It won’t be a lie to say that the need for data science in today’s marketing world has become more than ever.
Due to the affordability of the World Wide Web, online information has drastically shot up. Almost every single day, around 2.5 million terabytes of data are generated which is no less than a gold mine for marketers. If it is properly dug up, it can deliver valuable insights that can be used to target potential customers. In other words, concealing within the mounds of online data is the knowledge that could empower the marketers and encourage them to strategize more intellectually.
However, decoding huge chunks of data is an arduous task and that is where Data Science can play its part.
Before diving deeper into the importance of data science in today’s competitive marketing world, let’s understand what exactly data science is.
The straightforward definition of data science is the practice of extracting meaningful information or discovering hidden patterns from the big raw data. The image below summarizes the data science process in the easiest way.
Data Science is the new oil to your Marketing Strategy Engine:
As a marketer, how about if you could discern the precise requirements of your customers from their past browsing history, purchase history, buying patterns and income, etc.
Wouldn’t it be amazing as it will help you in efficiently optimizing your marketing strategies and derive maximum revenue?
Definitely, it would be as you will be in a better position to communicating the value of your organization’s product or service to the targeted customers as compared to your competitors.
Need for Data Science in Marketing:
In the 21st century, many companies are optimizing their marketing campaigns and tactfully handling various business operations with the help of data science. As it has enabled them to foretell demands and events; develop a deep understanding of consumer behavior, intent, and browsing habits.
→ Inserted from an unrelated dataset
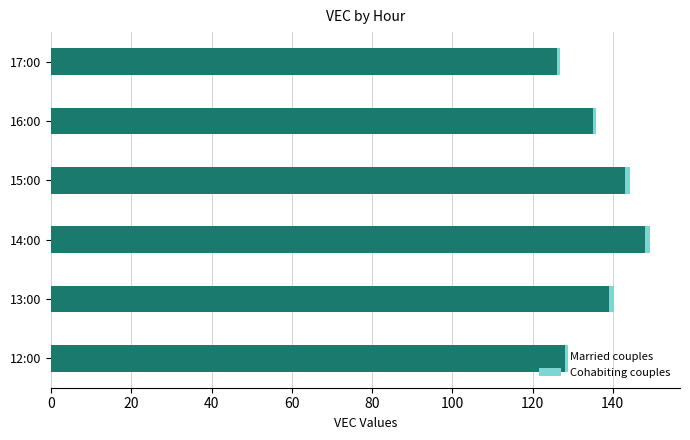

Is it true that Married couples equals 195.3 at 15:00?

False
Let’s look into a few marketing strategies where data science can be implemented to produce outstanding results.
1. Formulation of a Proper Social Media Engagement Strategy:
Social Media is one of the finest platforms to gather important data about businesses’ new and existing customers. Although there are countless social media sites, Facebook, LinkedIn, Instagram, and Twitter have the most active users around the world. Therefore, these sites have a circulation of immense user-generated content that can assist companies with marketing research, communication, and relationship development.
Marketers often rely on that user-generated content and use data science to identify which leads are exploring the particular social media page, what content the customer clicked on, and more. With these right insights, marketers formulate a proper social media engagement strategy.
2. Identifying the Right Channels
As day by day, social media sites are becoming great in number, it has become important to understand which specific channel is delivering the proper return to the business. Here, data science can play its role by determining which channels are giving ample lift for the marketer. Using a time series model, a marketing data scientist can compare and recognize the kinds of lift seen in different channels. This can prove highly beneficial as it tells the marketer exactly where:
- To deliver relevant and valuable content to attract customers.
- To place the paid ads to get more ROI.
3. Budget Optimization for Marketing Campaigns
Organizations allocate a specific budget to the marketing department therefore they are always under a strict budget. The ultimate aim of every marketer is to derive maximum ROI from their allocated budgets. However, this is not as simple as it sounds. Achieving the defined target within the resource constraint is always tricky and time-consuming. Things don’t always go according to plan due to unforeseen events and efficient budget utilization is not accomplished.
By interpreting a marketer’s spend and acquisition data, data science can help to build a spending model that can aid in utilizing the budget better. The model can help to distribute the budget across locations, channels, mediums, and campaigns to optimize key metrics.
Considering the above- mentioned practical ways where data science can be implemented in marketing, one can easily perceive that understanding data science techniques can be marketers’ new best friend to keep their shareholders and customers happier.